Dealing with all these moving parts is not easy. Lord likens the task to trying to slot together a “veritable Rubik’s cube of regulation”, with leaders in custody businesses having to simultaneously think through innumerable strategic, operational and technological implications.
“Further consolidation can be expected in the European custody space as the cost of maintaining global custody networks amid enhanced liabilities will become significant for smaller or single-country custodians,” says Slattery.
“T2S and other regulatory initiatives will further drive this development, as the complexity and cost for providers may increase. There’s likely to be an increase in self-custody among larger global players. We may also see the emergence of some specialist, low-capitalised players offering services in the depositary space.
"Overall, the successful organisations will be those that can navigate the regulatory and other trends that are reshaping the environment, while being able to deliver on their clients’ increasing need for specialist solutions.”
There has been a lot of talk about vertical integration in the market to take advantage of these challenges, and of continued consolidation in the sub-custody space.
For example, Citi recently acquired the ING custody business in Central and Eastern European which takes its custody network coverage to over 95 markets.
“Vertical integration is starting to take place on a limited basis,” says Austin. “The rush to establish a proprietary sub-custody network will however be tempered by the significant costs and management bandwidth that invariably accompanies this strategy.
"This is seen to be indicative of an ongoing industry trend, whereby smaller players will exit the market due to a mixture of cost and regulatory pressures.”
BNY Mellon, the first to set up its own central securities depository (CSD), has realigned many of its businesses such as asset servicing, its new Global Collateral Services business, Corporate Trust, BNY Mellon Clearing and Pershing under the umbrella of Investment Services.
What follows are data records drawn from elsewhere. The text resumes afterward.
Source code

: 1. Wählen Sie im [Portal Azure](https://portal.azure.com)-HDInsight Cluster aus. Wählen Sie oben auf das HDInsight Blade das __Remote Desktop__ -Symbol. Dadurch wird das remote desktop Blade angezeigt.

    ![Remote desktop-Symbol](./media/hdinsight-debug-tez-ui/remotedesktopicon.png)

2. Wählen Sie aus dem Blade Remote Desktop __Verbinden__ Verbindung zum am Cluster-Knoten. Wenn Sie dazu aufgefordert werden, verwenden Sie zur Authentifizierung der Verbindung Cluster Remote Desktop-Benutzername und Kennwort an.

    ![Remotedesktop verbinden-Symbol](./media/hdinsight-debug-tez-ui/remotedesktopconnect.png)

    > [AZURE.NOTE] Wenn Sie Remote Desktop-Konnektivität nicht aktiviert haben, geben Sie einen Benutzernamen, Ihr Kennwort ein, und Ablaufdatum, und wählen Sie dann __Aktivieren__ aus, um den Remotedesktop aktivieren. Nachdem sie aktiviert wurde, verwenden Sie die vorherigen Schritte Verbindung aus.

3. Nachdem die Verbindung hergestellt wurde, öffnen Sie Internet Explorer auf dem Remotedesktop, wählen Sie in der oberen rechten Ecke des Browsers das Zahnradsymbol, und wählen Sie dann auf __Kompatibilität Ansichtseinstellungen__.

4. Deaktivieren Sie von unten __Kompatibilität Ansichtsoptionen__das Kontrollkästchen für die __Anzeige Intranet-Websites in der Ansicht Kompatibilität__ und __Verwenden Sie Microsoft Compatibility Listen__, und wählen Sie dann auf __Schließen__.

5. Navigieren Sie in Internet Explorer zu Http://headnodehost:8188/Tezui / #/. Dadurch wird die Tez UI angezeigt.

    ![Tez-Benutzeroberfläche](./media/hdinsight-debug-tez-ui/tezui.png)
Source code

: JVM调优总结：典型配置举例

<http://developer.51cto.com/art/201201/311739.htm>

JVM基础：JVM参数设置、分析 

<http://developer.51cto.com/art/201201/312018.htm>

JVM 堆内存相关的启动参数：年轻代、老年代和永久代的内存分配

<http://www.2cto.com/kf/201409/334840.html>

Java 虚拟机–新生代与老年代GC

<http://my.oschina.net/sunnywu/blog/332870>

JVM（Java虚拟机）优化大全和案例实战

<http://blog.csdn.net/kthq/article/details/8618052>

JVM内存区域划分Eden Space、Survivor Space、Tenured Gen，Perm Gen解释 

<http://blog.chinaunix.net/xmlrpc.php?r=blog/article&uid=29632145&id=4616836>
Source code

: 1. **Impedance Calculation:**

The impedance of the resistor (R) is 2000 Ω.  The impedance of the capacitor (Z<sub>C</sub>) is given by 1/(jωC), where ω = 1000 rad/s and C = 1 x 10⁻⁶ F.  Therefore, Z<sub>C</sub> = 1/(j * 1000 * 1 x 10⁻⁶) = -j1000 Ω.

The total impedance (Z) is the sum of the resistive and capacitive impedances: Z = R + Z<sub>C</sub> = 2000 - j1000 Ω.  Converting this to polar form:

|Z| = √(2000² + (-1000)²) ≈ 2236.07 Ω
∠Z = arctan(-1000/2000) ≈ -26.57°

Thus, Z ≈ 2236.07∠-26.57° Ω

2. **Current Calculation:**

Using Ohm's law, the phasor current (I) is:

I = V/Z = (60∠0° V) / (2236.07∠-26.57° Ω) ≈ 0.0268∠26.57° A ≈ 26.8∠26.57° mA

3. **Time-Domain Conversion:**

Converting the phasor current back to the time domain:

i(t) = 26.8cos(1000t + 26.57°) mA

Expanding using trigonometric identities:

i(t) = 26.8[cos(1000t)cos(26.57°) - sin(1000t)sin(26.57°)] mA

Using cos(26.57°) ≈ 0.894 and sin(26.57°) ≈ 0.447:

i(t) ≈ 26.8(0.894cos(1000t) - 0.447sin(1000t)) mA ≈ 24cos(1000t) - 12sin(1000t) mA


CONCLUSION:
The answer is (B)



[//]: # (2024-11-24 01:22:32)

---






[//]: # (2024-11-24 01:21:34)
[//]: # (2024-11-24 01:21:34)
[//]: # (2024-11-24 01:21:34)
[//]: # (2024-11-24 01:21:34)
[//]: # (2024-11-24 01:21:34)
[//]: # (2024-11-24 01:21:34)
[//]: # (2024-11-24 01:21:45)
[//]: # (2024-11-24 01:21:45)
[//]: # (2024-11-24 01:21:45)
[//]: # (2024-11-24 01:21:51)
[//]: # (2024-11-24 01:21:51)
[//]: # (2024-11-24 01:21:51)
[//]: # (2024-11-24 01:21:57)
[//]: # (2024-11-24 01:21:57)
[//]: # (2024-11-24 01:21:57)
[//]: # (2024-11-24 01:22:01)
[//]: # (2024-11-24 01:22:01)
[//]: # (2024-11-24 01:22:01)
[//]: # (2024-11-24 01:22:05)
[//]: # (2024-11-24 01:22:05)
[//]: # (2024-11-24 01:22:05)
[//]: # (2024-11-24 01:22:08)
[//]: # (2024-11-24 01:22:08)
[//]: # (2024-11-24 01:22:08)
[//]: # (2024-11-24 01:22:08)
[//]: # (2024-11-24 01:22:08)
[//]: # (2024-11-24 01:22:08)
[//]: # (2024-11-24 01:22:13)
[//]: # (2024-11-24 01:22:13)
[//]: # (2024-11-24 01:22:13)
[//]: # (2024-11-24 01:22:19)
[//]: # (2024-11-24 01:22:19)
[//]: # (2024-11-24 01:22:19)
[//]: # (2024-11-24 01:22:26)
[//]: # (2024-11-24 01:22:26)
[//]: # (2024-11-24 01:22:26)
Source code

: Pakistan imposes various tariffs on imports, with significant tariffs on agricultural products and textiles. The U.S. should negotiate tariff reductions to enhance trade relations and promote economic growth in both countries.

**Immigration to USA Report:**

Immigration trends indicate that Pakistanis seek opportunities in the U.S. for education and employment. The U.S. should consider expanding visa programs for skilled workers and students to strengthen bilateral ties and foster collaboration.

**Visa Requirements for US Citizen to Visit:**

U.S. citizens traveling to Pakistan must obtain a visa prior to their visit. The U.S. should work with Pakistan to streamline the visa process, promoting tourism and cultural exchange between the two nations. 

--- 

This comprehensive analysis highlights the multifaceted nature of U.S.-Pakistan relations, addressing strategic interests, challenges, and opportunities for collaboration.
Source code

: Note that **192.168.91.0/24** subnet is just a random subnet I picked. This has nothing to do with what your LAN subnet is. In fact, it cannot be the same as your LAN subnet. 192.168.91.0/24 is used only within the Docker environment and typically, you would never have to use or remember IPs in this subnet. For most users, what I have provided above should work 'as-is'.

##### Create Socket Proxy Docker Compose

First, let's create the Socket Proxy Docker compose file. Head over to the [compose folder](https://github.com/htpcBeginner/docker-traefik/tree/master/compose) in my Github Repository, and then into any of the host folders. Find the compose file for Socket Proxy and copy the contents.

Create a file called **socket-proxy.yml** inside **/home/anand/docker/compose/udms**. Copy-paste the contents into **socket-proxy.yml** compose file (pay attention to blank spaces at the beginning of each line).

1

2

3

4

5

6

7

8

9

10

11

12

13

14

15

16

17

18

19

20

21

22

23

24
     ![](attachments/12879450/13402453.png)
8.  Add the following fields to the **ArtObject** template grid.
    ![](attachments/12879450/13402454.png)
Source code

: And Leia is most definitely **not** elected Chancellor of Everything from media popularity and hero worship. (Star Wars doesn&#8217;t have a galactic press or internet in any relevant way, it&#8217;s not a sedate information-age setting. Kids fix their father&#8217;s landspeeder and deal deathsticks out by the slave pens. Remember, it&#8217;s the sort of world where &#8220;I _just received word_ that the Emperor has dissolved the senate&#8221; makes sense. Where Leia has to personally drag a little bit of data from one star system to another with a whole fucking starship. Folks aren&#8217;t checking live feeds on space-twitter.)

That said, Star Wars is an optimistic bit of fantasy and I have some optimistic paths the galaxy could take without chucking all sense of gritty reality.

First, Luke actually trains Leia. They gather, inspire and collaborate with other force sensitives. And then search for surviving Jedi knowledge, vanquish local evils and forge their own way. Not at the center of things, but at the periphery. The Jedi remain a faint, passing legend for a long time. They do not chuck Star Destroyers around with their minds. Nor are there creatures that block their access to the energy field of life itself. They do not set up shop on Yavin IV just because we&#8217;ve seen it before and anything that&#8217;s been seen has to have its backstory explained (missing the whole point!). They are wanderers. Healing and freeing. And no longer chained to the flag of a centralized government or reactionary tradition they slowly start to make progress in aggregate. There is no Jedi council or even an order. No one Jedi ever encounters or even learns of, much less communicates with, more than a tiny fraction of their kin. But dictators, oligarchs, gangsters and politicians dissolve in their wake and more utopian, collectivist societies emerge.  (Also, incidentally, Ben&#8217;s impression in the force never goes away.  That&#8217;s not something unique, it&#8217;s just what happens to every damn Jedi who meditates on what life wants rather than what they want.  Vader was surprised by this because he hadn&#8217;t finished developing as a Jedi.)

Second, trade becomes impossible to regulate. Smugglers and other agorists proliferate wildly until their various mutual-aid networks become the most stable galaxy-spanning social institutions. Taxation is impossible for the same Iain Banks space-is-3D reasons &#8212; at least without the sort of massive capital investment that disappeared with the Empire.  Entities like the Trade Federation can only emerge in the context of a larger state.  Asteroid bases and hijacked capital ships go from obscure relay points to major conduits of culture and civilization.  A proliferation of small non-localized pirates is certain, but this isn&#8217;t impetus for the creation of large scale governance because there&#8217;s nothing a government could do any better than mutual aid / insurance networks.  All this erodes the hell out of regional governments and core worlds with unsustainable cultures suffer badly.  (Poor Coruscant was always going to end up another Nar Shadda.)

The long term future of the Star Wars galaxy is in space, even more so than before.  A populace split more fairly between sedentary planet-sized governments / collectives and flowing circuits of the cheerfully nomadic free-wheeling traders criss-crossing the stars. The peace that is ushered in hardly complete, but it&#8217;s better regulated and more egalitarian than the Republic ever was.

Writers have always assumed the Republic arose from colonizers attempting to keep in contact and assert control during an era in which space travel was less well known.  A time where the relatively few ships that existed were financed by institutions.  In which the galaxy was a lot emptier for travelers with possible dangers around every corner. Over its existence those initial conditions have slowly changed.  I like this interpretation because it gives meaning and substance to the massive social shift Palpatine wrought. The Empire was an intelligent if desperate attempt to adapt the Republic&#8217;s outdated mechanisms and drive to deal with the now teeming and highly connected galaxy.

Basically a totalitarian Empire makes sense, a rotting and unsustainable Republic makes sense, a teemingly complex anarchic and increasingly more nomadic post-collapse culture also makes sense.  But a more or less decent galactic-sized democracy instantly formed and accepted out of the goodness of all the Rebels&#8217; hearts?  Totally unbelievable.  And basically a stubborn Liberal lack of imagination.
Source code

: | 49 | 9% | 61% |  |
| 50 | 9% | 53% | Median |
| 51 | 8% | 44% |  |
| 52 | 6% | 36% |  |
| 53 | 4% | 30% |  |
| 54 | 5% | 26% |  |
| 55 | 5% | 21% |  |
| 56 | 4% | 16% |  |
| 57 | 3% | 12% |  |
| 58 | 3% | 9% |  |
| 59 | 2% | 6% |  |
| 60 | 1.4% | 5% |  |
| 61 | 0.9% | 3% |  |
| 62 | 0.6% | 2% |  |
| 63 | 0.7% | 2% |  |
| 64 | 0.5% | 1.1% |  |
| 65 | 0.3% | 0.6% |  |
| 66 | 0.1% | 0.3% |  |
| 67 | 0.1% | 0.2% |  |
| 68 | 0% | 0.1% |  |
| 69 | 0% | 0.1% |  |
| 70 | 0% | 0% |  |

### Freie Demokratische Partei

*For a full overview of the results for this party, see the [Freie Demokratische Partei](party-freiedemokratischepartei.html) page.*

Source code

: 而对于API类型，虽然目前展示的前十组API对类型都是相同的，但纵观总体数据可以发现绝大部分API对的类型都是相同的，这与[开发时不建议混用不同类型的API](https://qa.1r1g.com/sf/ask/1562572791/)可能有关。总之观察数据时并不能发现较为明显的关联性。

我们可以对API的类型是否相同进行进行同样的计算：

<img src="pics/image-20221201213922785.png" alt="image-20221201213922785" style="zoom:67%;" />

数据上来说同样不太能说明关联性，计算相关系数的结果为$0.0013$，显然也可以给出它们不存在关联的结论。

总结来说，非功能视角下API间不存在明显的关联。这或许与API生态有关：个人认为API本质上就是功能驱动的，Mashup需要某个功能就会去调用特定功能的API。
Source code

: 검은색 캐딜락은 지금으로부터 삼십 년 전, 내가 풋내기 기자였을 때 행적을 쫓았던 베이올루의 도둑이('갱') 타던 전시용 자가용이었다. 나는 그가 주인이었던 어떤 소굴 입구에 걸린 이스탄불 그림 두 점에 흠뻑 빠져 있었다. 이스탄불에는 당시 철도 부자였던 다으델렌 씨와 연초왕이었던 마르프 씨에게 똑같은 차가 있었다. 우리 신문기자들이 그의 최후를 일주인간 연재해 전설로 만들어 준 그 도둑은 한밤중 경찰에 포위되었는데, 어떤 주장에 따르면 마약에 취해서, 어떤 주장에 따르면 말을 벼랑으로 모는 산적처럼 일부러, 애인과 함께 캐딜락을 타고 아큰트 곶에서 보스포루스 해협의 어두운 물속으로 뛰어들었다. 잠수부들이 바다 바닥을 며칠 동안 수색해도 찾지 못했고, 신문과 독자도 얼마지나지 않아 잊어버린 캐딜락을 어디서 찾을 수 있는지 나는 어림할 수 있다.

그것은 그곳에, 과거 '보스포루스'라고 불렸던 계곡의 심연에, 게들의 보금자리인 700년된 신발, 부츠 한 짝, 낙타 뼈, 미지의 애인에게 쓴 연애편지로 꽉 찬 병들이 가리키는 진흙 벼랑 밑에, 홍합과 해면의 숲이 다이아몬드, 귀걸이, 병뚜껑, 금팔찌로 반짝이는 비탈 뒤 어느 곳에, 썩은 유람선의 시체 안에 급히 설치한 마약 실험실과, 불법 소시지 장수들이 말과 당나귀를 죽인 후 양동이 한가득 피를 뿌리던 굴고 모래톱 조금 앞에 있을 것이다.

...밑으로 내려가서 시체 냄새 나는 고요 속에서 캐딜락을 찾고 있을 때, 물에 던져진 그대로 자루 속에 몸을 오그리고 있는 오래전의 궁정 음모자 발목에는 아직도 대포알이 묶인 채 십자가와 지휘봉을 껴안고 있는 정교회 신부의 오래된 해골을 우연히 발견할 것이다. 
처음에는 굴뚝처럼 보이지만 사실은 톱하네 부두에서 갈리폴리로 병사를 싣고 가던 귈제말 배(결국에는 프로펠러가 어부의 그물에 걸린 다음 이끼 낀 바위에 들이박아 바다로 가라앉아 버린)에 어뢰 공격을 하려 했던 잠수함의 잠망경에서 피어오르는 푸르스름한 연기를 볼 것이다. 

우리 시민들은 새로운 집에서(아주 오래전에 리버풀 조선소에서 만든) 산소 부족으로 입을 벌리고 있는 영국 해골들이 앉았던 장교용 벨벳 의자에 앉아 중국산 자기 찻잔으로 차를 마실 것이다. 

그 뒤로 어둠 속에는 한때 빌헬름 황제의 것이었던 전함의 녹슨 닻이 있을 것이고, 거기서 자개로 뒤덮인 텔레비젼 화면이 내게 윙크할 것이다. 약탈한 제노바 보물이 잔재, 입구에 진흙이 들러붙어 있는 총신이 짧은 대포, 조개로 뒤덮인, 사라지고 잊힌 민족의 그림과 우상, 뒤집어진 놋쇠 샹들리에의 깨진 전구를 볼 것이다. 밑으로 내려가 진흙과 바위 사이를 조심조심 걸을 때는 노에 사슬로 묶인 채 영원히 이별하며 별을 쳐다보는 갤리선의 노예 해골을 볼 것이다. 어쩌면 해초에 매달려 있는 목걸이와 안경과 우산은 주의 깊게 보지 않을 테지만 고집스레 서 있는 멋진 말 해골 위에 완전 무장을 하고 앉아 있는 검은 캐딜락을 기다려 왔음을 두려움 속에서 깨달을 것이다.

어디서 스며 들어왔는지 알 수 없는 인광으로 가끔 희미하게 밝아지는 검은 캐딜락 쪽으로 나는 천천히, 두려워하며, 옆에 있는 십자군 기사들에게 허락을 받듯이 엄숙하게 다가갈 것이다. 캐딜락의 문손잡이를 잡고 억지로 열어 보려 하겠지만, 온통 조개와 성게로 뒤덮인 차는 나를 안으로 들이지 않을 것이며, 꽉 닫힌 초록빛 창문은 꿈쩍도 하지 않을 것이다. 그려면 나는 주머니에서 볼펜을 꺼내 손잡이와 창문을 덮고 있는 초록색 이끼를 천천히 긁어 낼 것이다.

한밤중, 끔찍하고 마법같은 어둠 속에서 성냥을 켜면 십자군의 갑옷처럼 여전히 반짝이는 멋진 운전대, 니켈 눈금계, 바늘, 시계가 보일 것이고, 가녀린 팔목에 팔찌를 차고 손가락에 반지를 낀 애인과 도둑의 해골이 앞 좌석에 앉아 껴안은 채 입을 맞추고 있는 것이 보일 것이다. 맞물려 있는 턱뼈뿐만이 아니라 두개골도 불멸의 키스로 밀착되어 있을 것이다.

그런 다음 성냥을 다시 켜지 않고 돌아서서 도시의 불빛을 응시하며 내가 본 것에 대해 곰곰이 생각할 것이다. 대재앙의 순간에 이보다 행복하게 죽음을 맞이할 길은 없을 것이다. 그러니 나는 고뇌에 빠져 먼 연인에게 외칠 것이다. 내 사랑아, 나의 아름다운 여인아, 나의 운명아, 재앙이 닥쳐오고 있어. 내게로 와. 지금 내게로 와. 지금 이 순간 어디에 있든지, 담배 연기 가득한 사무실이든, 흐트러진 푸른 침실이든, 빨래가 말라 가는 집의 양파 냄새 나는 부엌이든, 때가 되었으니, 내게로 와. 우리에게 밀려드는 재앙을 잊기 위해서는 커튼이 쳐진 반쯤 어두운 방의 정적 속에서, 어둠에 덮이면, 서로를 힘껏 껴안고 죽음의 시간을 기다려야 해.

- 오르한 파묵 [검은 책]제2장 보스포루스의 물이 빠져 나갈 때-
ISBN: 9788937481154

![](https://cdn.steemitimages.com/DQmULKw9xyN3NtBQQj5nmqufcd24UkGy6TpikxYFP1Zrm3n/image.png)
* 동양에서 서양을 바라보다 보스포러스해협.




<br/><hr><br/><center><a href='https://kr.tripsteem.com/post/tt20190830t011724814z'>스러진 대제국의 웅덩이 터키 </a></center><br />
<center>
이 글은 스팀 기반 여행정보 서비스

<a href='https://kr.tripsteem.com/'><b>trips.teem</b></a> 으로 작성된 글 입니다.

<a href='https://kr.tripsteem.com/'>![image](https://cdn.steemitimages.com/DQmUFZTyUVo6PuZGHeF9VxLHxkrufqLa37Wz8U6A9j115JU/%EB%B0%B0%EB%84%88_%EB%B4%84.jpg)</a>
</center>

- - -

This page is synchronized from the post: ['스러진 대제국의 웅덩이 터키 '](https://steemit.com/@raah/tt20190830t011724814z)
The bank has observed that the boundaries between traditional businesses and areas of expertise are becoming more nebulous as its clients move towards broader, more multi-faceted solutions – basically asking to do more for them in a more seamless fashion.
By pulling businesses together under investor services, BNY Mellon says it is better able to service clients in a joined up fashion across all points across the investment lifecycle, from the creation of assets through the trading, clearing, settlement, servicing, management, distribution and restructuring of those assets.
JPMorgan has forged an alliance with The London Stock Exchange Group that is establishing a CSD in Luxembourg built on LSE's Italian CSD, Monte Titoli, and aims to provide a full range of custody and settlement services in the first half of 2014.
As global custodians move down the value chain, there is also speculation that CSDs will move up the value chain, but as Lord says, “this has been the subject of speculation for many moons, and there are few signs yet”.
“For smaller CSDs, it could be difficult,” says Alexandre de Schaetzen, director, product management at Euroclear. “CSDs are already having to cope with the heavy investment in infrastructure required for accessing T2S, which for a large CSD could be in the region of €100m although over the long term there is an opportunity for sharing costs and risks.”
Pandiri highlights that patents are a critical component of the fiercely competitive exchange traded fund industry and BNY Mellon recently received long-anticipated patents for transforming physical commodities into exchange traded funds (ETFs) and acts as trustee for all these grantor trusts such as the $63bn SPDR Gold Trust, cementing its position as a major servicer of the US ETF business.
“There is much innovation going on behind the scenes,” Pandiri says, “and the patents are a visible extension of that."